The head of the main opposition group, Al Wefaq group, said the verdicts represent "political persecution, fake justice and a black day for Bahrain."
"Unjust rulings increase people's persistence to continue their revolution till the end," Sheikh Ali Salman said.
The United States also said it was "deeply troubled" by the move.
"We urge the government of Bahrain to abide by its commitment to respect detainees' right to due process and to transparent judicial proceedings, including fair trials and access to attorneys," State Department spokesman Patrick Ventrell said. "It is important that verdicts are based on credible evidence and that judicial proceedings are conducted in full accordance with Bahraini law and Bahrain's international legal obligations."
Seven of the defendants were sentenced to life in prison. Among them was Abdulhadi al-Khawaja who holds Bahraini and Danish citizenship. In May he ended a 110-day prison hunger strike.
Denmark's foreign minister said Tuesday it was "disappointed" with the ruling, and said authorities plan to contact al-Khawaja and his family and offer consular assistance.
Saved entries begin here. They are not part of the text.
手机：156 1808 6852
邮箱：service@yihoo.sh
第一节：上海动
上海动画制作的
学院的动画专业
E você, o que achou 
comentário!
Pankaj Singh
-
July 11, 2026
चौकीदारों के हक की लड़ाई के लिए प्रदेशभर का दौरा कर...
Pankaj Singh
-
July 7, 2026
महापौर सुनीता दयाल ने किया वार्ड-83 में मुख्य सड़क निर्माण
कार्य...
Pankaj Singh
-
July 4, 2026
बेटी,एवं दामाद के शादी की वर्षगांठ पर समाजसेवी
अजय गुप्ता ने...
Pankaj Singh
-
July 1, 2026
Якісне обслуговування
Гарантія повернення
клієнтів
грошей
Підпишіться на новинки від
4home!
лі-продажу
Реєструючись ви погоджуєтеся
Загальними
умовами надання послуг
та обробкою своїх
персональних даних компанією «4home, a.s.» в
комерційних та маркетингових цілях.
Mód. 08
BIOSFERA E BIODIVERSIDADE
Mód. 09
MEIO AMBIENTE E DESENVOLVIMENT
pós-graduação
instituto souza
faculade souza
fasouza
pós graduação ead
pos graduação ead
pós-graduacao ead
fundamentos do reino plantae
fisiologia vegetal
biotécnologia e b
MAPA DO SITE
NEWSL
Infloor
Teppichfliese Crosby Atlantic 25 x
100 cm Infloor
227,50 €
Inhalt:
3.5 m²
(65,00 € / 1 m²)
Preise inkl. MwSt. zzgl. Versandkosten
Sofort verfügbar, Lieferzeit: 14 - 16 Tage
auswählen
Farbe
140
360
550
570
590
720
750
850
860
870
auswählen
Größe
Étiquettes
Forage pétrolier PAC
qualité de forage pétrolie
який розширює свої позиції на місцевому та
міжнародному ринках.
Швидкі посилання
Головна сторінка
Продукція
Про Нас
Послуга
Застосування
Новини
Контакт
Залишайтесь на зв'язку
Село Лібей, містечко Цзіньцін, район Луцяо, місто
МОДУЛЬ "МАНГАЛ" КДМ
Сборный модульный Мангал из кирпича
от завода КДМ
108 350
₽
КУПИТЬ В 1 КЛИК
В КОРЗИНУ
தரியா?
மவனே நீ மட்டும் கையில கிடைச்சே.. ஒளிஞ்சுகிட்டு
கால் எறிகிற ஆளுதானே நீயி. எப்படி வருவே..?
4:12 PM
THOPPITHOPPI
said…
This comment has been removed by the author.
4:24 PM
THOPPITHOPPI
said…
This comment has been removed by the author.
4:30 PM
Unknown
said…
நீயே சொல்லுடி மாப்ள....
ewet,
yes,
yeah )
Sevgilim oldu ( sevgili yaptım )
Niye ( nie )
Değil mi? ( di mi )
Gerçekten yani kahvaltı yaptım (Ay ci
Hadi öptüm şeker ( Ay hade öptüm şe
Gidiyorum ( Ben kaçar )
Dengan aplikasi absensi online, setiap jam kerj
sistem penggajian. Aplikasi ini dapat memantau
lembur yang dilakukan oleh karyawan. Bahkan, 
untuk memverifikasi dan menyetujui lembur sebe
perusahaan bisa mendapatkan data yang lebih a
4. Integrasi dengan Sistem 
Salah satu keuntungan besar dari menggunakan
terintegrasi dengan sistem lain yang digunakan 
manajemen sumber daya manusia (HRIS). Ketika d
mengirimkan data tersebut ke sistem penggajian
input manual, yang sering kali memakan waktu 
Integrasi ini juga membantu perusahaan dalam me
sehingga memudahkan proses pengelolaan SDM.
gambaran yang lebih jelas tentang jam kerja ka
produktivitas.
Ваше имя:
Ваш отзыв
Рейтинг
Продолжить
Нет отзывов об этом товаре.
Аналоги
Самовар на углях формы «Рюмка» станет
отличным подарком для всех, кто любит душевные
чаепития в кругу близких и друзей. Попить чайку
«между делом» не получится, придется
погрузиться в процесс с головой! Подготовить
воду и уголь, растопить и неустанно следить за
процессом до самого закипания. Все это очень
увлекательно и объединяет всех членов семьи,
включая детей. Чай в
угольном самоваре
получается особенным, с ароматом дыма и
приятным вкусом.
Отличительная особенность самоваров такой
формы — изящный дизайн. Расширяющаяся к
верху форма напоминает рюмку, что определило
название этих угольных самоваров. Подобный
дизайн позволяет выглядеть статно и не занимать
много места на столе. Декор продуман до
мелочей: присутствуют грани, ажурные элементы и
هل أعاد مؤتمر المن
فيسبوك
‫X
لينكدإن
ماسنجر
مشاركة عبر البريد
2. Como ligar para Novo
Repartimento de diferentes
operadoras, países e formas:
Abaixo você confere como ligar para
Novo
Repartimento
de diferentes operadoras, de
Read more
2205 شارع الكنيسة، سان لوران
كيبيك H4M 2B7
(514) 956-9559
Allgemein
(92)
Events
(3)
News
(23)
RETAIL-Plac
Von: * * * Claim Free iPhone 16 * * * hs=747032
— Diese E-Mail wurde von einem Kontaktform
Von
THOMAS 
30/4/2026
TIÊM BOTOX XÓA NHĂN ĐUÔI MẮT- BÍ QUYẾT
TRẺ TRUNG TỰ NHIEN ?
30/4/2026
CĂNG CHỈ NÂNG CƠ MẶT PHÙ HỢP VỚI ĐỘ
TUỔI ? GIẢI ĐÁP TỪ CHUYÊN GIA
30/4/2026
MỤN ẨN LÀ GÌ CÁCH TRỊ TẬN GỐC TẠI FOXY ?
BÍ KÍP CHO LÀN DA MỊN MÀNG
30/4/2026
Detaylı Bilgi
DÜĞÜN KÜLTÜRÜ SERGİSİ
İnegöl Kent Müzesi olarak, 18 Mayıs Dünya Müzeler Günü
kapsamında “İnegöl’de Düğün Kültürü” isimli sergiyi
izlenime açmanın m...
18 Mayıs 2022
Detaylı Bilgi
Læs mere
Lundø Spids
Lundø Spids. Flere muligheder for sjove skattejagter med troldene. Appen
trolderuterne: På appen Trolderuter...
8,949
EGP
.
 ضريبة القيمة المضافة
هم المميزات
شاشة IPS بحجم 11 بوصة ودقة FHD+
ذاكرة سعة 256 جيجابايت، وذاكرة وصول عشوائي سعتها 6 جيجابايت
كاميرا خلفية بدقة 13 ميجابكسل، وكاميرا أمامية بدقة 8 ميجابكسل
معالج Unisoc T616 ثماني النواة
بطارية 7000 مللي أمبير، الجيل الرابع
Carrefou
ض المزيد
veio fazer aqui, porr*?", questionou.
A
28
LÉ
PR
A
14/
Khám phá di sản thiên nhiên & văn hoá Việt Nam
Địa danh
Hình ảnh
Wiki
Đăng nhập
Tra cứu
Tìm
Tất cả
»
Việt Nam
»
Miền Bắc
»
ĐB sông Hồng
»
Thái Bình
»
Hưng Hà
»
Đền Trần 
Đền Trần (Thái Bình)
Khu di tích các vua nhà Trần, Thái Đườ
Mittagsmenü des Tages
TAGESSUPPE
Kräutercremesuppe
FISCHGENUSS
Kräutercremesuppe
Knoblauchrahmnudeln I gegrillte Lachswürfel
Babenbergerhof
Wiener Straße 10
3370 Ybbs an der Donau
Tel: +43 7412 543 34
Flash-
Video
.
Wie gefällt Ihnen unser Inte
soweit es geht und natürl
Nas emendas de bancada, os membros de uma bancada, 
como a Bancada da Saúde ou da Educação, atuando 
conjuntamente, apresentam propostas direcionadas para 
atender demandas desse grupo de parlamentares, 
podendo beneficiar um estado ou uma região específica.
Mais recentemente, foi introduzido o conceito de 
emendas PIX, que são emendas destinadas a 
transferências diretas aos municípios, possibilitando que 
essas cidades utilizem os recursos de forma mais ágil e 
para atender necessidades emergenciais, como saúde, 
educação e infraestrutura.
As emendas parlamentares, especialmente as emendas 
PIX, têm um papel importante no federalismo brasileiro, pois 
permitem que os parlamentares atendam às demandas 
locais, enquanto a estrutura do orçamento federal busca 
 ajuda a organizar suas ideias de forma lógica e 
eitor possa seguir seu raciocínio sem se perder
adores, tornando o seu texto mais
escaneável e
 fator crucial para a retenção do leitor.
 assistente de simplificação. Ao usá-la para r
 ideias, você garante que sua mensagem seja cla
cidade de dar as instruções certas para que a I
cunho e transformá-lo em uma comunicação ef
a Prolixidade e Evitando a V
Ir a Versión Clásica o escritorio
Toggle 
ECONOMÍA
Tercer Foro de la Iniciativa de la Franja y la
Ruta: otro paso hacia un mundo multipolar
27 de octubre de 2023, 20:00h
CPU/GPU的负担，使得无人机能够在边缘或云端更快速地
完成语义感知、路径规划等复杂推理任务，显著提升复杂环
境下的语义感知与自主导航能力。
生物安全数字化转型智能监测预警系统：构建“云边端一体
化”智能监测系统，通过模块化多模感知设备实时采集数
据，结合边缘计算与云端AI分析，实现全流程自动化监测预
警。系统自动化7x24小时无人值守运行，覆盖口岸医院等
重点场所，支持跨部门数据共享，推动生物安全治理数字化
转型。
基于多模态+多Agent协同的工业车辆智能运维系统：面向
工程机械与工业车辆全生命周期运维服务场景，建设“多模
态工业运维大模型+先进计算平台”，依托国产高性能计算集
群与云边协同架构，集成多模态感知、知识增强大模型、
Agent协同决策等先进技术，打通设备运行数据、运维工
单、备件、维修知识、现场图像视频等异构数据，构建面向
Denmark will "discuss further reactions with the very broad range of countries that in the spring supported Denmark in the demand for the release of al-Khawaja and the other human rights and democracy fighters in Bahrain," Foreign Minister Villy Sovndal said.
Al-Khawaja and his family had spent 12 years in exile before returning to the Gulf island in 1999 as Bahrain's then new ruler, Sheikh Hamad bin Isa al-Khalifa, vowed reforms as he rose to power and sought to quell the unrest of that began in the mid 1990s.
This is the second time Al-Khawaja is accused of attempting to overthrow the regime. He was detained in February 2007 but was released within hours after clashes broke out between his supporters and police.
Over the past nine months, his daughter Zainab has been arrested and released several times as she joined protests calling for reforms as well as the release of her father. She has been put on trial several times for "illegal gathering" and "insulting officials."
On Tuesday, her case was adjourned until September 10.
A commission appointed by the government had recommended a retrial in a civil court, saying it had found evidence of confessions obtained through torture and that the activists had not been allowed adequate access to their lawyers.
The activists however rejected the retrial and on Tuesday none were present in court.
The trial and verdict drew a wave of international criticism and raised tensions on the small strategic Gulf island that serves as home to a US naval command.
Human rights groups and Bahrain's Western allies have repeatedly called for the activists' release.
Protests in which Bahrain's Shiite majority have demanded political reform and greater freedoms began on February 14, 2011.
Opposition and human rights groups say at least 90 people have been killed and 2,000 arrested in a government crackdown on protesters.